There's long been an intersection of money and public policy in New York, leading to concerns that Albany has a corruption problem. But now a system of publicly financed elections could change that.
To become an elected official in Albany, it can take tens of thousands of dollars in campaign spending. A lot of people don't have that money, so they turn wealthy donors and special interests to fund their campaigns.
But that could change as a state commission lays down the ground rules for how publicly financed elections will work. Good-government advocates like Blair Horner of NYPIRG aren't convinced.
The goal in this was to get money out of politics. Will this be getting money out of politics?
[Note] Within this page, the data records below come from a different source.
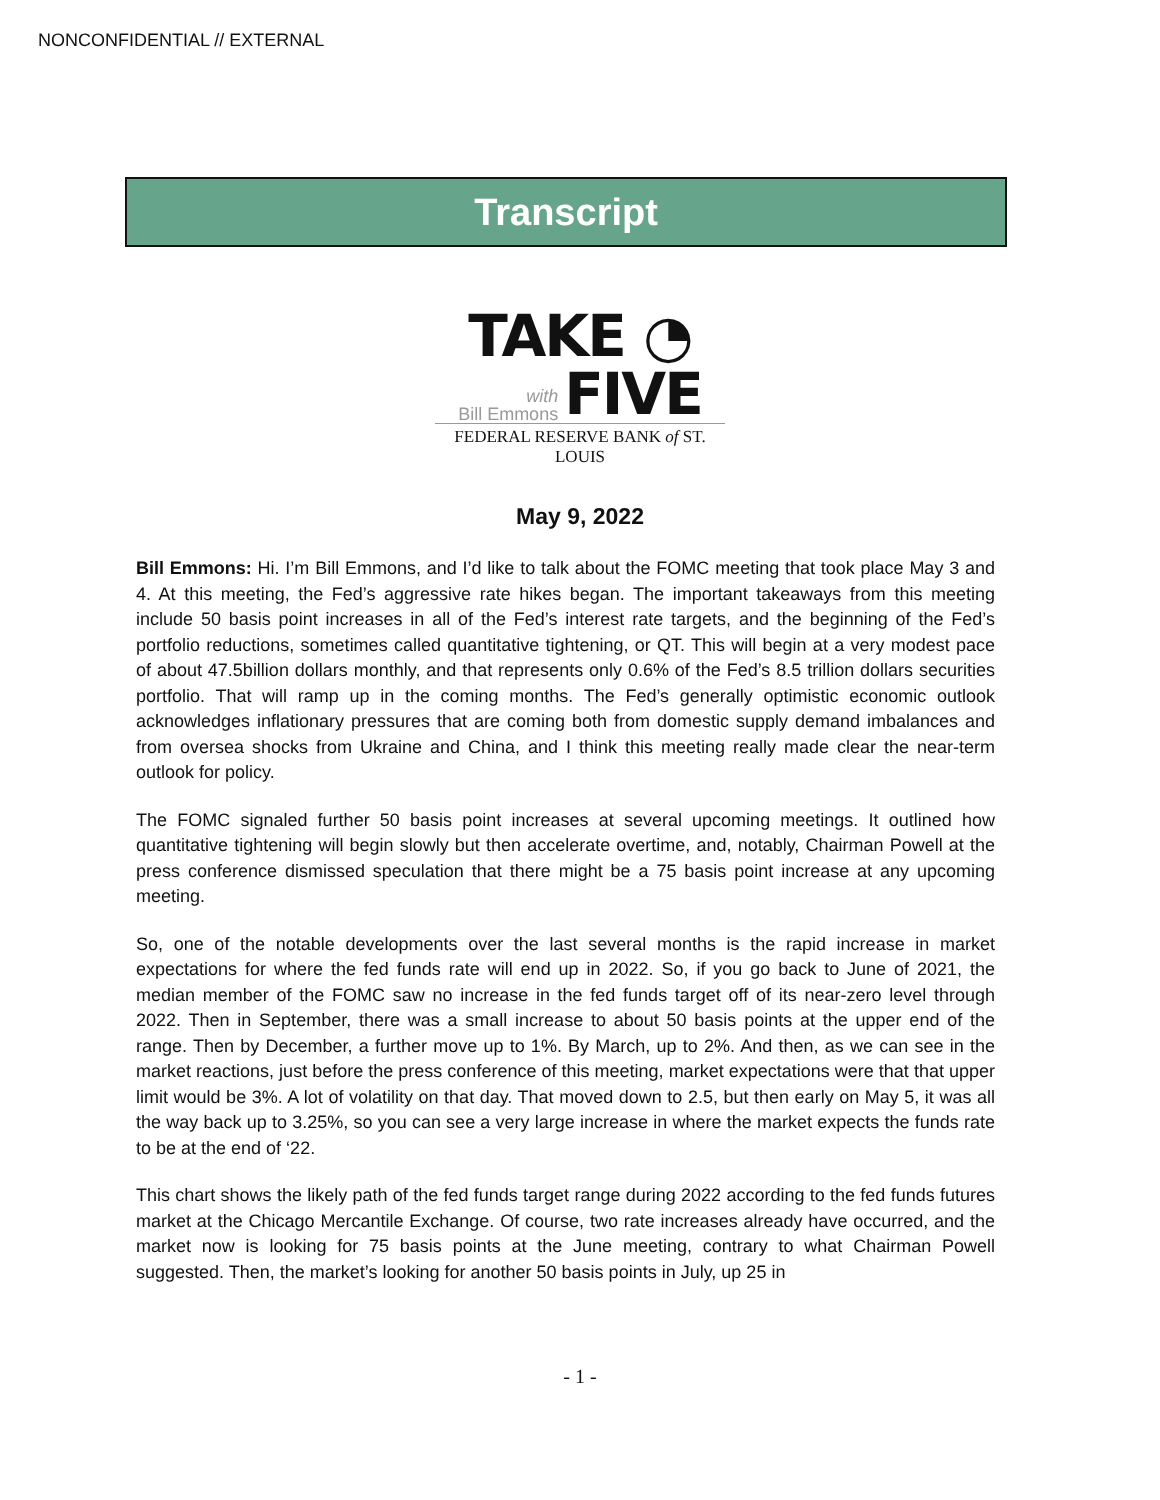NONCONFIDENTIAL // EXTERNAL
Transcript
TAKE ◔
with
Bill Emmons
FIVE
FEDERAL RESERVE BANK of ST. LOUIS
May 9, 2022
Bill Emmons: Hi. I’m Bill Emmons, and I’d like to talk about the FOMC meeting that took place May 3 and 4. At this meeting, the Fed’s aggressive rate hikes began. The important takeaways from this meeting include 50 basis point increases in all of the Fed’s interest rate targets, and the beginning of the Fed’s portfolio reductions, sometimes called quantitative tightening, or QT. This will begin at a very modest pace of about 47.5billion dollars monthly, and that represents only 0.6% of the Fed’s 8.5 trillion dollars securities portfolio. That will ramp up in the coming months. The Fed’s generally optimistic economic outlook acknowledges inflationary pressures that are coming both from domestic supply demand imbalances and from oversea shocks from Ukraine and China, and I think this meeting really made clear the near-term outlook for policy.
The FOMC signaled further 50 basis point increases at several upcoming meetings. It outlined how quantitative tightening will begin slowly but then accelerate overtime, and, notably, Chairman Powell at the press conference dismissed speculation that there might be a 75 basis point increase at any upcoming meeting.
So, one of the notable developments over the last several months is the rapid increase in market expectations for where the fed funds rate will end up in 2022. So, if you go back to June of 2021, the median member of the FOMC saw no increase in the fed funds target off of its near-zero level through 2022. Then in September, there was a small increase to about 50 basis points at the upper end of the range. Then by December, a further move up to 1%. By March, up to 2%. And then, as we can see in the market reactions, just before the press conference of this meeting, market expectations were that that upper limit would be 3%. A lot of volatility on that day. That moved down to 2.5, but then early on May 5, it was all the way back up to 3.25%, so you can see a very large increase in where the market expects the funds rate to be at the end of ‘22.
This chart shows the likely path of the fed funds target range during 2022 according to the fed funds futures market at the Chicago Mercantile Exchange. Of course, two rate increases already have occurred, and the market now is looking for 75 basis points at the June meeting, contrary to what Chairman Powell suggested. Then, the market’s looking for another 50 basis points in July, up 25 in
- 1 -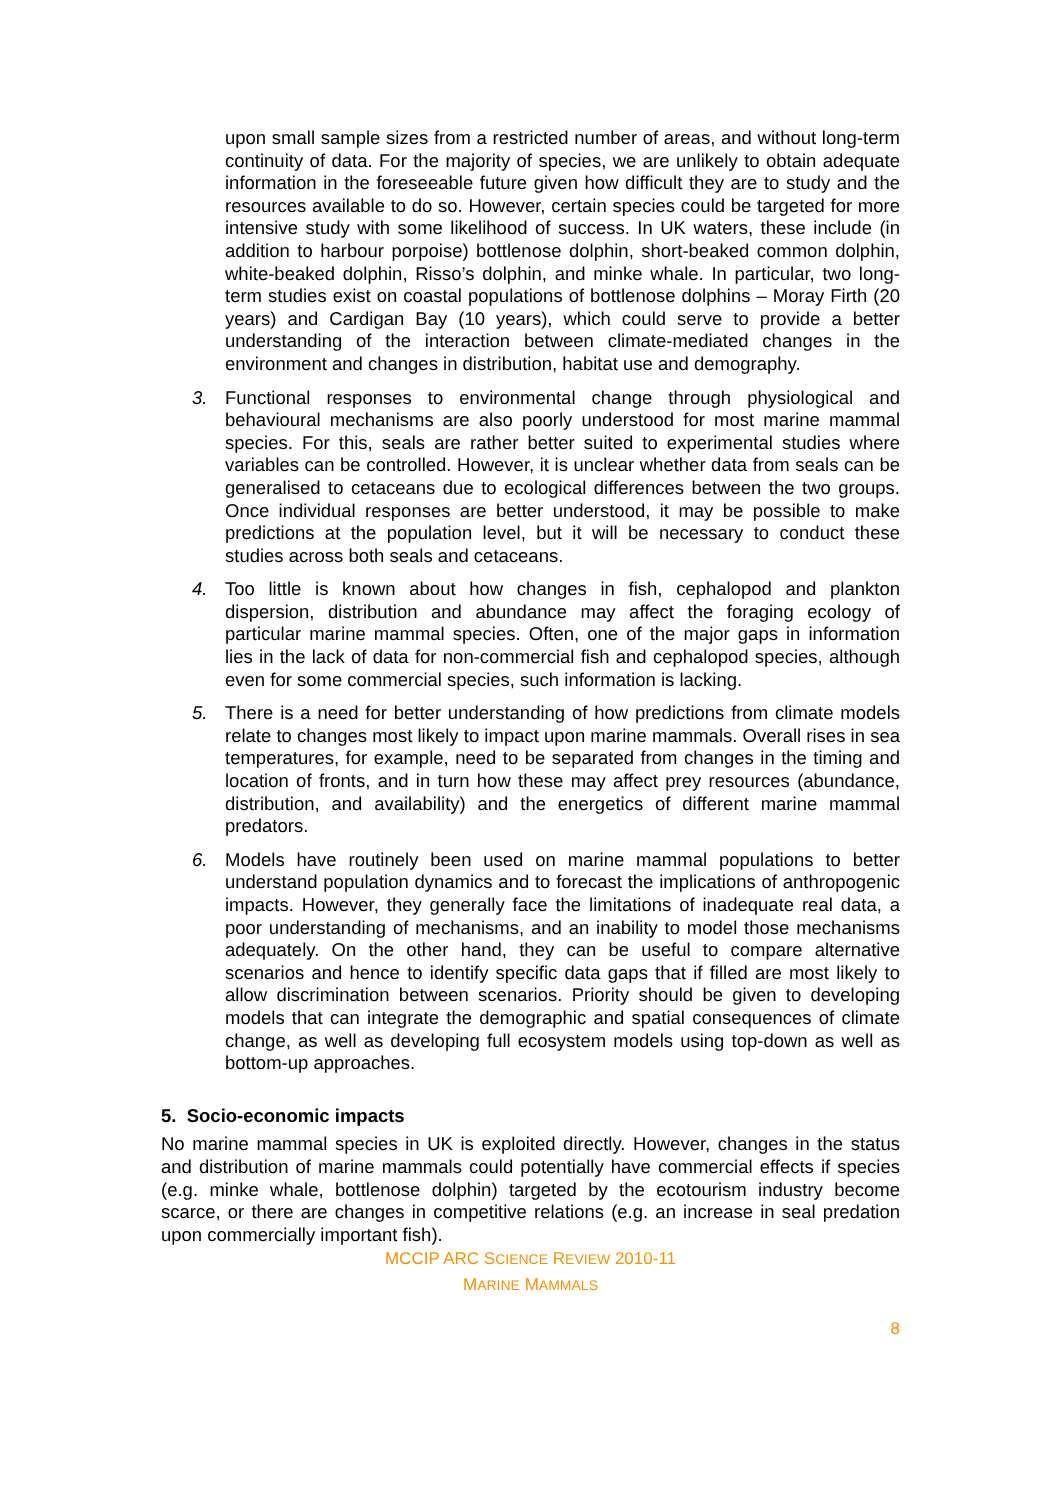upon small sample sizes from a restricted number of areas, and without long-term continuity of data. For the majority of species, we are unlikely to obtain adequate information in the foreseeable future given how difficult they are to study and the resources available to do so. However, certain species could be targeted for more intensive study with some likelihood of success. In UK waters, these include (in addition to harbour porpoise) bottlenose dolphin, short-beaked common dolphin, white-beaked dolphin, Risso’s dolphin, and minke whale. In particular, two long-term studies exist on coastal populations of bottlenose dolphins – Moray Firth (20 years) and Cardigan Bay (10 years), which could serve to provide a better understanding of the interaction between climate-mediated changes in the environment and changes in distribution, habitat use and demography.
3. Functional responses to environmental change through physiological and behavioural mechanisms are also poorly understood for most marine mammal species. For this, seals are rather better suited to experimental studies where variables can be controlled. However, it is unclear whether data from seals can be generalised to cetaceans due to ecological differences between the two groups. Once individual responses are better understood, it may be possible to make predictions at the population level, but it will be necessary to conduct these studies across both seals and cetaceans.
4. Too little is known about how changes in fish, cephalopod and plankton dispersion, distribution and abundance may affect the foraging ecology of particular marine mammal species. Often, one of the major gaps in information lies in the lack of data for non-commercial fish and cephalopod species, although even for some commercial species, such information is lacking.
5. There is a need for better understanding of how predictions from climate models relate to changes most likely to impact upon marine mammals. Overall rises in sea temperatures, for example, need to be separated from changes in the timing and location of fronts, and in turn how these may affect prey resources (abundance, distribution, and availability) and the energetics of different marine mammal predators.
6. Models have routinely been used on marine mammal populations to better understand population dynamics and to forecast the implications of anthropogenic impacts. However, they generally face the limitations of inadequate real data, a poor understanding of mechanisms, and an inability to model those mechanisms adequately. On the other hand, they can be useful to compare alternative scenarios and hence to identify specific data gaps that if filled are most likely to allow discrimination between scenarios. Priority should be given to developing models that can integrate the demographic and spatial consequences of climate change, as well as developing full ecosystem models using top-down as well as bottom-up approaches.
5. Socio-economic impacts
No marine mammal species in UK is exploited directly. However, changes in the status and distribution of marine mammals could potentially have commercial effects if species (e.g. minke whale, bottlenose dolphin) targeted by the ecotourism industry become scarce, or there are changes in competitive relations (e.g. an increase in seal predation upon commercially important fish).
MCCIP ARC SCIENCE REVIEW 2010-11
MARINE MAMMALS
8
“No, absolutely not,” said Horner. “Money in politics will still be there. There will still be big campaign contributions. The difference is for the small donation, there is now a strong incentive to go out and get them.”
Jennifer Wilson of the League of Women Voters agrees.
“It definitely doesn't go far enough,” Wilson said. “The match rate is way too high, the contribution rates are way too high. Having the state Board of Elections controls everything -- it's basically like they're going to give free money to candidates at this point.”
Good-government advocates had hoped the public financing system will lead to different people running for office and more competitive elections where money isn't an object.
How will we know if this has been a success or failure? How are we going to judge this?
“I think what will really show us if we see those really competitive primary election races and general election races as well,” said Wilson.
On Tuesday in New York City, Governor Andrew Cuomo, who has raised millions of dollars in the current campaign finance system, praised the changes.
“They made a number of inarguably great and dramatic reforms bringing down the campaign contribution threshold, etc.,” said Cuomo.
And the campaign finance commission's recommendations will be made law unless the Legislature votes to change them.